Outros, que já são fruto de um mundo em que o hedonismo direciona as escolhas, o modo de pensar e o modo de agir (e reagir) procuram fazer apenas aquilo que lhes dá prazer, aquilo que lhe agradar. Dessa forma, ajudar o outro não está entre suas primeiras atitudes tomadas por esse tipo de gente, não é, efetivamente formado para a valorização do próximo, não é capacitado para perceber a necessidade do outro - razão pela qual sempre espera que sua necessidade seja vista.

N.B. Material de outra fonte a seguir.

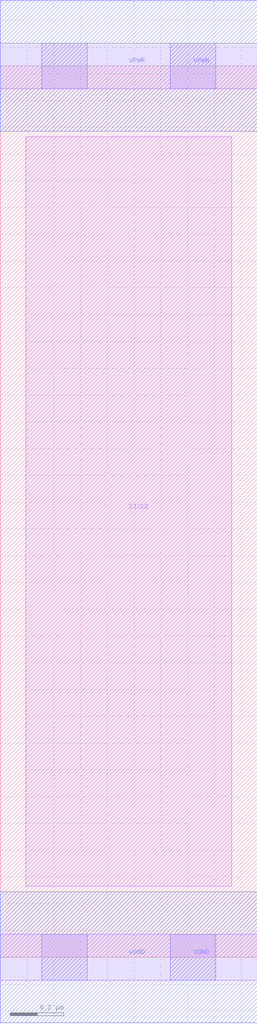
<source format=lef>
# Copyright 2020 The SkyWater PDK Authors
#
# Licensed under the Apache License, Version 2.0 (the "License");
# you may not use this file except in compliance with the License.
# You may obtain a copy of the License at
#
#     https://www.apache.org/licenses/LICENSE-2.0
#
# Unless required by applicable law or agreed to in writing, software
# distributed under the License is distributed on an "AS IS" BASIS,
# WITHOUT WARRANTIES OR CONDITIONS OF ANY KIND, either express or implied.
# See the License for the specific language governing permissions and
# limitations under the License.
#
# SPDX-License-Identifier: Apache-2.0

VERSION 5.7 ;
  NAMESCASESENSITIVE ON ;
  NOWIREEXTENSIONATPIN ON ;
  DIVIDERCHAR "/" ;
  BUSBITCHARS "[]" ;
UNITS
  DATABASE MICRONS 200 ;
END UNITS
MACRO sky130_fd_sc_hs__diode_2
  CLASS CORE ANTENNACELL ;
  SOURCE USER ;
  FOREIGN sky130_fd_sc_hs__diode_2 ;
  ORIGIN  0.000000  0.000000 ;
  SIZE  0.960000 BY  3.330000 ;
  SYMMETRY X Y ;
  SITE unit ;
  PIN DIODE
    ANTENNADIFFAREA  0.641700 ;
    DIRECTION INPUT ;
    PORT
      LAYER li1 ;
        RECT 0.095000 0.265000 0.865000 3.065000 ;
    END
  END DIODE
  PIN VGND
    DIRECTION INOUT ;
    USE GROUND ;
    PORT
      LAYER li1 ;
        RECT 0.000000 -0.085000 0.960000 0.085000 ;
      LAYER mcon ;
        RECT 0.155000 -0.085000 0.325000 0.085000 ;
        RECT 0.635000 -0.085000 0.805000 0.085000 ;
      LAYER met1 ;
        RECT 0.000000 -0.245000 0.960000 0.245000 ;
    END
  END VGND
  PIN VPWR
    DIRECTION INOUT ;
    USE POWER ;
    PORT
      LAYER li1 ;
        RECT 0.000000 3.245000 0.960000 3.415000 ;
      LAYER mcon ;
        RECT 0.155000 3.245000 0.325000 3.415000 ;
        RECT 0.635000 3.245000 0.805000 3.415000 ;
      LAYER met1 ;
        RECT 0.000000 3.085000 0.960000 3.575000 ;
    END
  END VPWR
END sky130_fd_sc_hs__diode_2

</source>
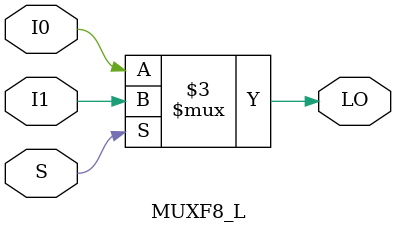
<source format=v>

`timescale  100 ps / 10 ps


module MUXF8_L (LO, I0, I1, S);

    output LO;
    reg    LO;

    input  I0, I1, S;

	always @(I0 or I1 or S) 
	    if (S)
		LO <= I1;
	    else
		LO <= I0;
endmodule


</source>
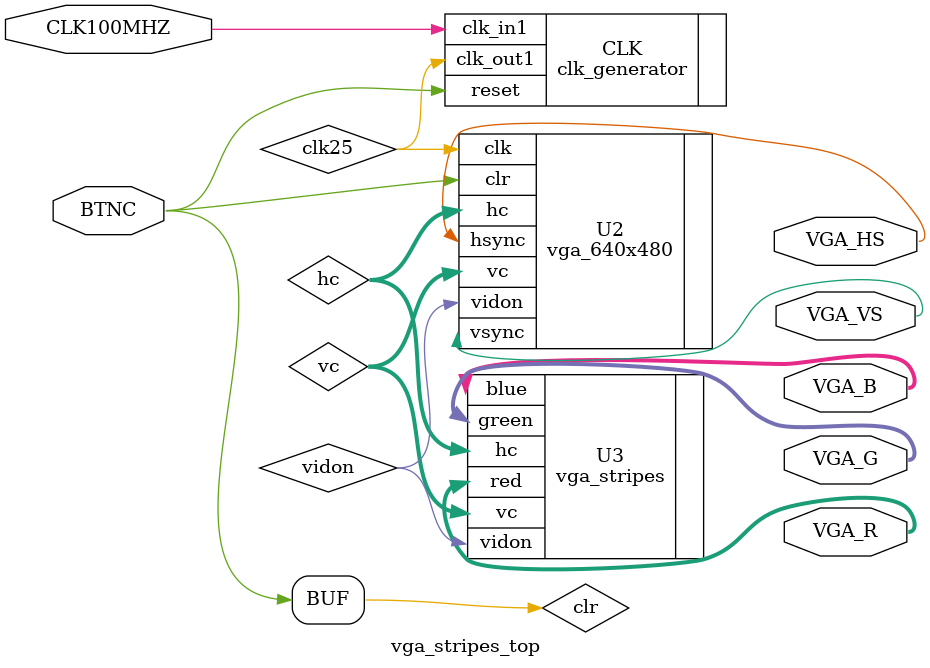
<source format=v>
`timescale 1ns / 1ps


module vga_stripes_top(
    input wire CLK100MHZ,
    input wire BTNC,
    output wire VGA_HS, VGA_VS,
    output wire [3:0] VGA_R, VGA_G,
    output wire [3:0] VGA_B
    );
    
    wire clk25, clr, vidon;
    wire [10:0] hc, vc;
    
    assign clr = BTNC;
    
    /*clkdiv U1 (
        .clk(CLK100MHZ),
        .clr(clr),
        .clk25(clk25)
    );
    */
    clk_generator CLK(.clk_in1(CLK100MHZ),
                      .reset(clr),
                      .clk_out1(clk25));
    
    vga_640x480 U2 (
        .clk(clk25),
        .clr(clr),
        .hsync(VGA_HS),
        .vsync(VGA_VS),
        .hc(hc),
        .vc(vc),
        .vidon(vidon)
    );
    
    vga_stripes U3 (
        .vidon(vidon),
        .hc(hc),
        .vc(vc),
        .red(VGA_R),
        .green(VGA_G),
        .blue(VGA_B)
    );
    
endmodule

</source>
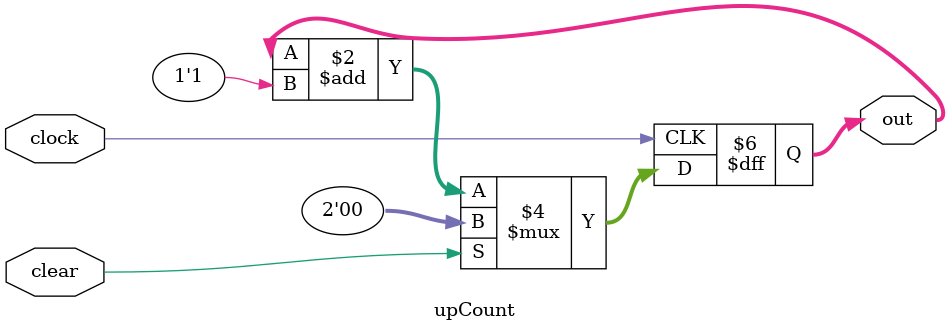
<source format=v>
module upCount(clear, clock, out);
  input clear, clock;
  output reg [1:0] out;
  
  always @(posedge clock)
    if (clear)
		out <= 2'b0;
    else
		out <= out + 1'b1;
  
endmodule

</source>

De fato, receber dos outros o cuidado, a atenção, as boas ações, a lembrança, o carinho... tudo isso é uma oportunidade imensa de ser alvo da solidariedade do próximo. De igual modo, poder dar a alguém o que lhe é merecida, ou (ainda que seja)  o necessária, não tem valor monetário e muito menos emocional. Claro que ambos estão envolvidos. Às vezes, um será mais solidário que o outro. Depois, vice-versa. O jeito é seguir vivendo a cada dia e colhendo os frutos daquilo que se plantou, isto é, recebendo e dando amor, atneção, apoio

terça-feira, 4 de novembro de 2014

Inteiro e estilhaçado



A vida para muita gente é a clara expressão de uma antítese, que congrega em si uma série de oposições diametralmente opostas. A tristeza habita o mesmo cômodo que a alegria; a morte anuncia o mesmo canto da vida. Mais ou menos como o Humanitismo de Brás Cubas. Mas a vida também é um belo de um oxímoro, de um paradoxo em que se colocam ideias diferentes e aparentemente inconciliáveis. Gosto daquele do sujeito que diz se sentir inteiro nos estilhaços do espelho.

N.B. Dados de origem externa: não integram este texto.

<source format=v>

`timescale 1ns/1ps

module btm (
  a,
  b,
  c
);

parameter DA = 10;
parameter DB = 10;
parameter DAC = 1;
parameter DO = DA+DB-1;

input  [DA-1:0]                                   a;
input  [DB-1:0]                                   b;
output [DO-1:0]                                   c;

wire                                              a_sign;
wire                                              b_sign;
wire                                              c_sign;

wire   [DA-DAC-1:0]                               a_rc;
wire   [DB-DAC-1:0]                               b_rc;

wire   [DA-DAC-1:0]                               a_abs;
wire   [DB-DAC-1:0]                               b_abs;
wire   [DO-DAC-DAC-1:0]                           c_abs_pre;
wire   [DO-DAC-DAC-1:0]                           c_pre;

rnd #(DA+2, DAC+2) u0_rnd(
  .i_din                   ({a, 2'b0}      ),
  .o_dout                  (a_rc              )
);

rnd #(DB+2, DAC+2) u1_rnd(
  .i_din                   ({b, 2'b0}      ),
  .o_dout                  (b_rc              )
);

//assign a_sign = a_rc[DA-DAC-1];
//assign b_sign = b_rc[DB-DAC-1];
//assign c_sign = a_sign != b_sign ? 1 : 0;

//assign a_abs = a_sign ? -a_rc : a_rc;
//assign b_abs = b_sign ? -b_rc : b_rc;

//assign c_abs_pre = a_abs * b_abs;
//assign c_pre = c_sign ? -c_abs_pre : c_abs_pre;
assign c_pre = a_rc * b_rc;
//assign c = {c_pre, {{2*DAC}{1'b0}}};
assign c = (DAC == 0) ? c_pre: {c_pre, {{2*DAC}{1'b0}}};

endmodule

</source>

Dia após dia, experimentamos um turbilhão de sensações e sentimentos. Tem ora que ficamos como o encontro do rio com o mar na Amazônia, a plena pororoca. Não é um encontro assim tranquilo, pois há grande violência no choque e uma mistura que se dá à força. Assim também é com a gente que muitas vezes parece estar no ponto de encontro das águas. Ficamos entre a cruz e o punhal das águas, que nos comprimem até que de nós sobrem pedaços de água que vão se integrar o rio. Ou o mar.

Se num dia nos sentimos como funcionários completamente incompetentes, ouvindo o que não merecemos; se um dia nossas ideias são tratadas como se fossem apenas algo inodoro, insosso e insípido; se um dia resolve que tudo dê errado desde a hora em que nos levantamos até a hora em que voltamos para dormir; se um dia nos sentimos igualmente ao inesquecível personagem de "Um dia de fúria", tudo isso merece receber seu oposto, na forma, no conteúdo e na significação. Logo assim no mesmo dia ou no seguinte, experimentamos situações impares de felicidade. Curtas ou longas, não importa.

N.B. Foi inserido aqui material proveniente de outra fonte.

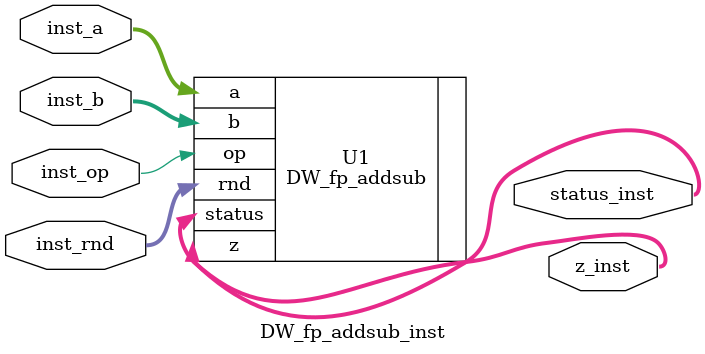
<source format=sv>
module DW_fp_addsub_inst( inst_a, inst_b, inst_rnd, inst_op, z_inst, 
		status_inst );

parameter sig_width = 23;
parameter exp_width = 8;
parameter ieee_compliance = 0;


input logic [sig_width+exp_width : 0] inst_a;
input logic [sig_width+exp_width : 0] inst_b;
input logic [2 : 0] inst_rnd;
input logic inst_op;
output logic [sig_width+exp_width : 0] z_inst;
output logic [7 : 0] status_inst;

    // Instance of DW_fp_addsub
    DW_fp_addsub #(sig_width, exp_width, ieee_compliance)
	  U1 ( .a(inst_a), .b(inst_b), .rnd(inst_rnd), 
               .op(inst_op), .z(z_inst), .status(status_inst) );

endmodule

</source>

O que importa mesmo é sentir intensamente a alegria banhando cada gota de vida da gente: como sente alguém que recebe um inesquecível beijo furtivo, como um casal que esperançoso recebe a notícia da gravidez, como pai que vê o primeiro sorriso do filho, como quem é aprovado em difícil teste de seleção... enfim, como quem coleciona mais um intenso diamante de alegria em meio ao terreno baldio das coisas ruins. E assim, garimpando flashes de alegria e dando a eles um enquadre de bela arte, apreciamos a vida acontecer em meio a antíteses e paradoxos (que somos nós mesmos).